Katherine "Kat" Schurmann's remarkable life began at North Shore Hospital on July 8, 1992. It ended after 13 years travelling the world and a relentless battle with HIV, the virus which causes Aids.
Kat's adoptive brother David Schurmann shared her story with the Weekend Herald, telling of a life that defied her medical condition, full of travel, activity and learning.
Both Kat's parents were HIV-positive and she was born with the virus.
By the time she was 3, her mother had died and her ailing father asked Brazilian friends to adopt her.
"It was the most important decision in our lives," said David. The Schurmanns, who maintain strong ties to New Zealand, arrived in this country in 1989 when the family sailed to Opua in the Bay of Islands.
"We fell in love immediately with the country and especially the friendly Kiwi welcome," David said.
He and his younger brother went to Bay of Islands College in Kawakawa and when it came time to leave, David told his family he wanted to stay.
The rest of the family sailed off in June 1991, but three days off the coast a storm broke their boat's mast and forced them to return to New Zealand for another six months.
During this time they met Kat's father, Robert Lockett, a keen sailor who had worked in Brazil as a gas and oil prospector and was married to an Amazonian Indian woman.
"He mentioned that his wife Jeanne was a Brazilian lady and that she would love to meet some Brazilians," David said. Mrs Lockett was pregnant with Kat at the time and in 1993, after she was born, the two families spent the summer sailing together in Northland.
In April 1995, Mr Lockett and 3-year-old Kat turned up at the launch in Brazil of Mrs Schurmann's book about the family's travels.
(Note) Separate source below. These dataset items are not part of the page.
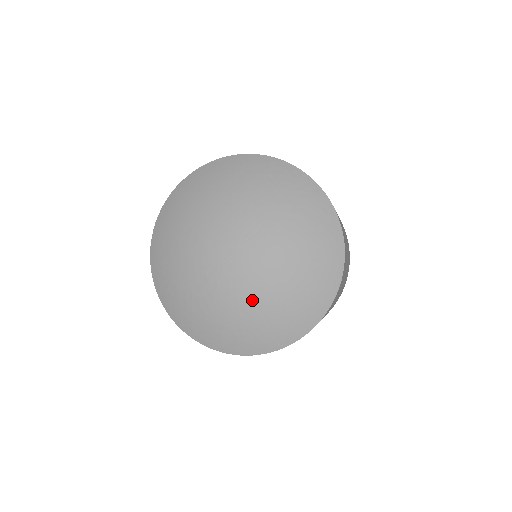
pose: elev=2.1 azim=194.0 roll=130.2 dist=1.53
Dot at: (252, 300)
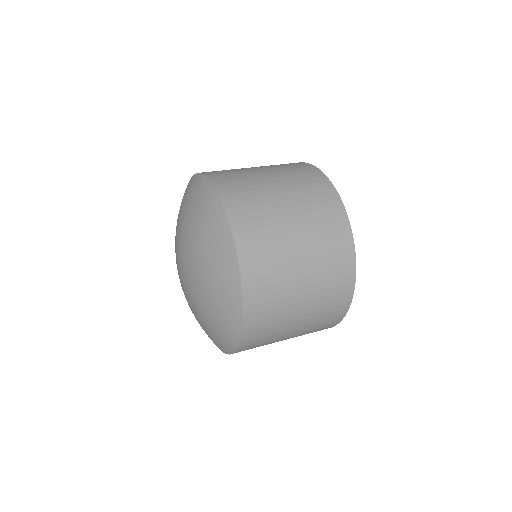
Dot at: (192, 310)
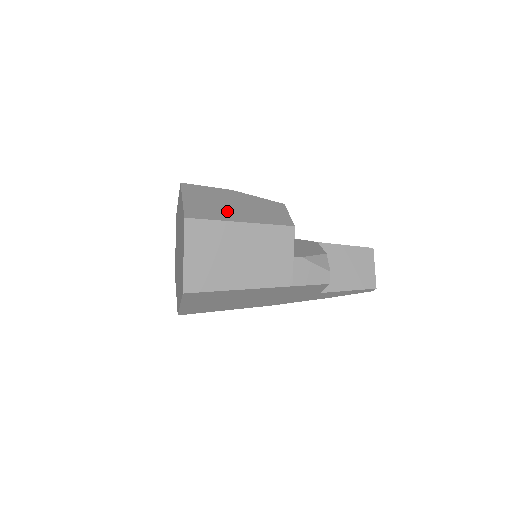
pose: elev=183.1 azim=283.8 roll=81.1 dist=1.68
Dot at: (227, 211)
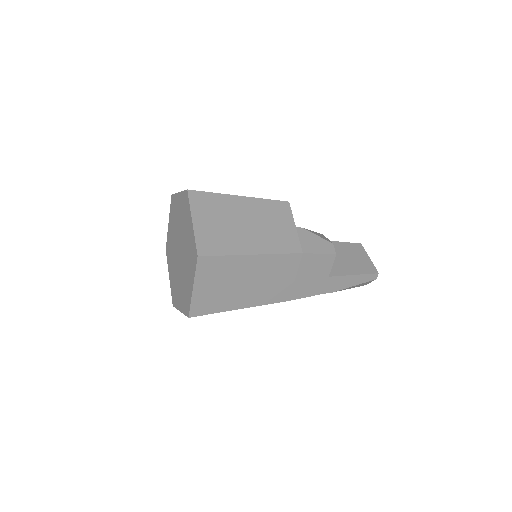
Dot at: occluded
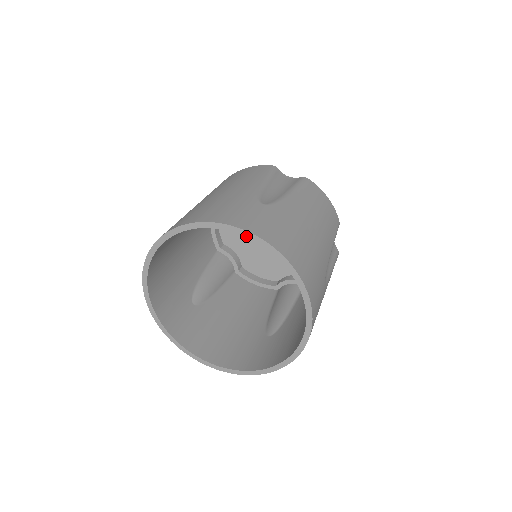
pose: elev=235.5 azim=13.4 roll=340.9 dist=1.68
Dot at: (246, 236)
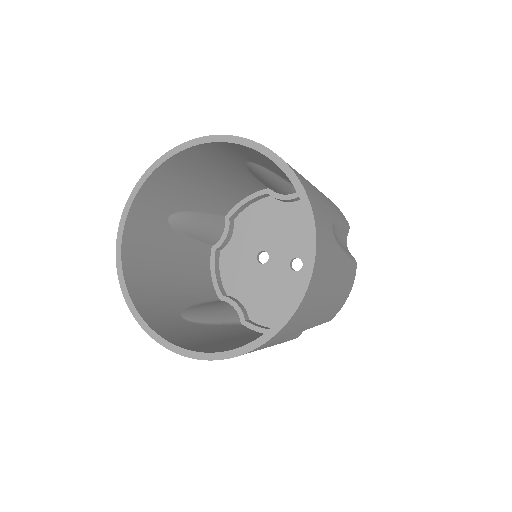
Dot at: (309, 227)
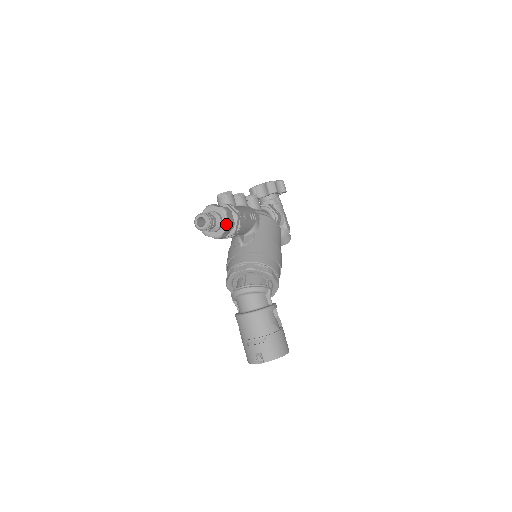
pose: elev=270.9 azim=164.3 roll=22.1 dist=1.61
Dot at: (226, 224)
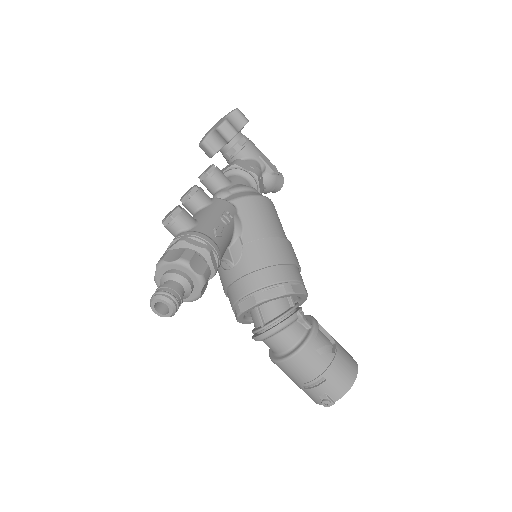
Dot at: (198, 281)
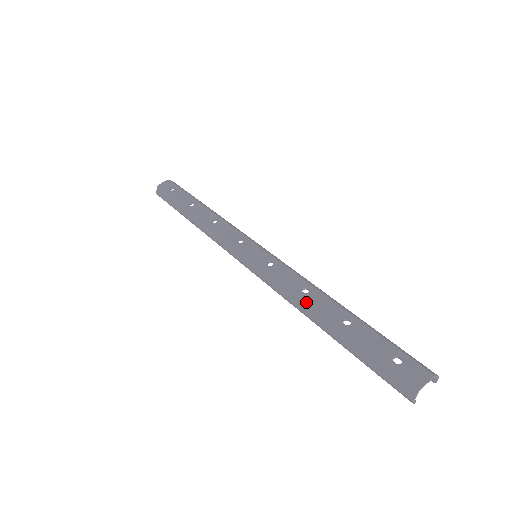
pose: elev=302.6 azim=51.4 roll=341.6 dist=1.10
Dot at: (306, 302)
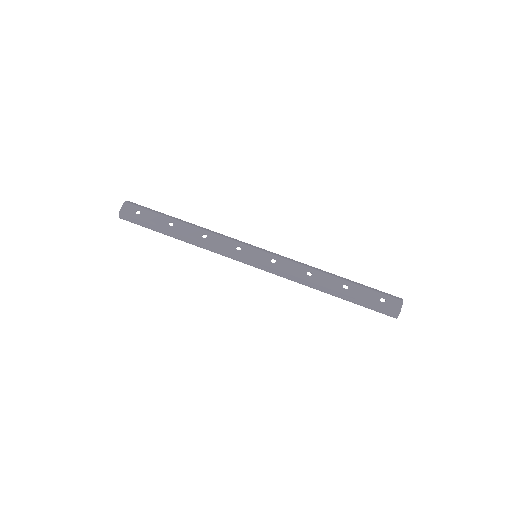
Dot at: (314, 282)
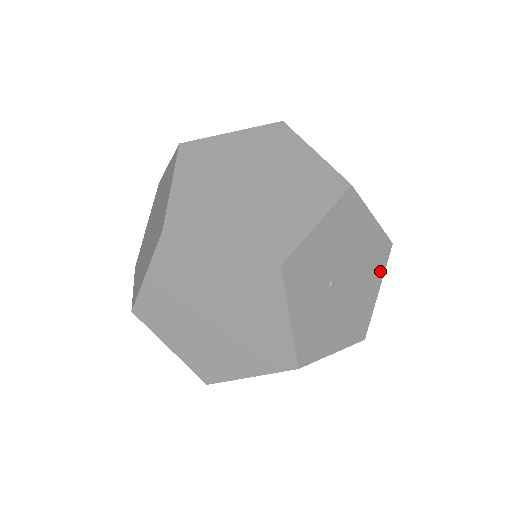
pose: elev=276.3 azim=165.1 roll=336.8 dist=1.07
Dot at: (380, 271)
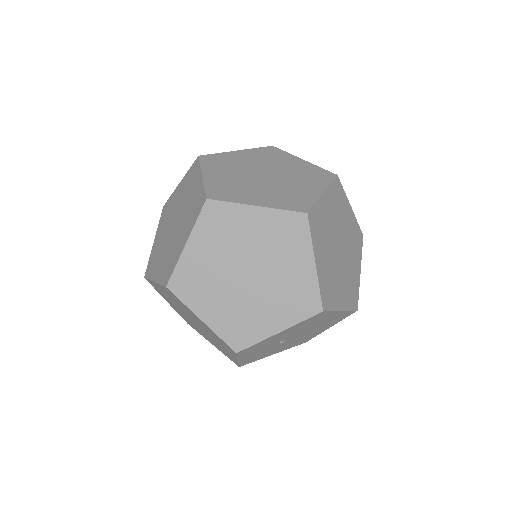
Dot at: (336, 322)
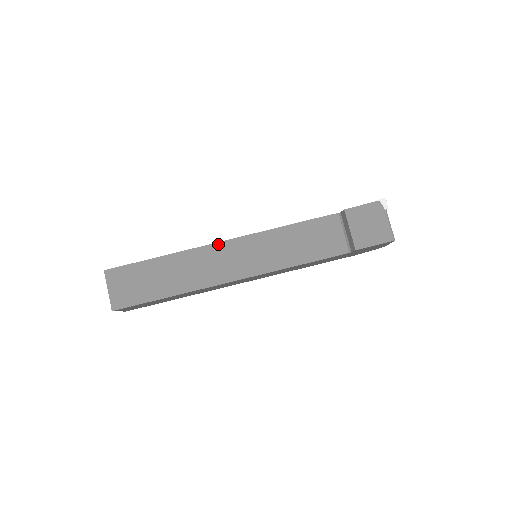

He told them his wife had died of an Aids-related illness on Kat's second birthday and that he and Kat were also HIV-positive. He said he and Mrs Lockett had dreamed of raising Kat on a yacht, and asked the Schurmanns if they would adopt her. They agreed.
"My parents had already fallen in love with Kat's sweet way. So had we, her brothers," David said.
Doctors told the family Kat's health was fragile and she did not have long to live. But new medicines gave her a better quality of life and a pleasurable childhood, David said.
She loved to sail, and in 1997 began a 2 1/2 year circumnavigation of the globe with the family, visiting 19 countries.
In January 2003, David's parents brought her to New Zealand to see her father, who died that May.
David said Kat displayed a huge zest for life during her 11 years with his family, doing ballet, yoga, swimming, kayaking, scuba diving and whitewater rafting. "There was no time for unhappiness," he said. "She was never afraid of a new challenge."
But Kat faced a constant battle with her illness, as well as discrimination. "She would always ask people not to judge children that had some kind of limitation because she was always judged due to her small size and quirky way of walking," David said.
Pneumonia killed the family's youngest "crew member" on May 29, six weeks shy of her 14th birthday.
The Schurmanns plan to bring Kat's ashes to New Zealand, fulfilling a promise to reunite her with her mother and father.